Et donc le placebo, en fait, dans le cas de la douleur, est une réduction de la perception de la douleur après l’administration d’un traitement ou après une procédure qui, en fait, n’a pas d’efficacité en tant que telle, mais c’est simplement l’attente du patient, l’espoir du patient qui produit l’effet bénéfique.
« Didier Boissière, la douleur n’est pas une maladie, c’est un domaine dans lequel l’effet placebo s’exprime, mais ce n’est pas le seul. «
Non, non, ce n’est pas le seul. Nous avons juste une petite précision. L’histoire de Butcher et de la morphine utilisée est probablement fausse. C’est probablement inventé par des journalistes de l’époque.
Mais par contre, Butcher a été l’un des pionniers de l’étude sur le placebo. C’est évident. Et c’est même à partir de ces études que nous avons vraiment formalisé les essais cliniques tels qu’ils sont réalisés jusqu’à ce jour. Bref, donc ceci étant dit, votre question était sur justement, on parle du traitement de la douleur, mais l’effet placebo ça peut être bien au-delà de la douleur.
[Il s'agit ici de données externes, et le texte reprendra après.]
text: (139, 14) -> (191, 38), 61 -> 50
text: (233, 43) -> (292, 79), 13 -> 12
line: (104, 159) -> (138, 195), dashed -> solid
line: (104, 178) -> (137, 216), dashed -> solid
Cela concerne beaucoup de symptômes, par exemple l’anxiété, la dépression, la toux, l’asthme, ce sont des choses qui peuvent répondre à l’effet placebo, mais cela a été décrit dans beaucoup d’autres domaines, y compris des maladies neurologiques très graves. Je dirais, vraiment neurologiques, comme la maladie de Parkinson, par exemple.
Donc, oui, c’est un effet beaucoup plus vaste que la douleur. Mais il est vrai que la plupart des études ont été menées dans le domaine de la douleur, car c’est le plus simple, et c’est l’un des domaines où l’effet placebo est le plus fréquent.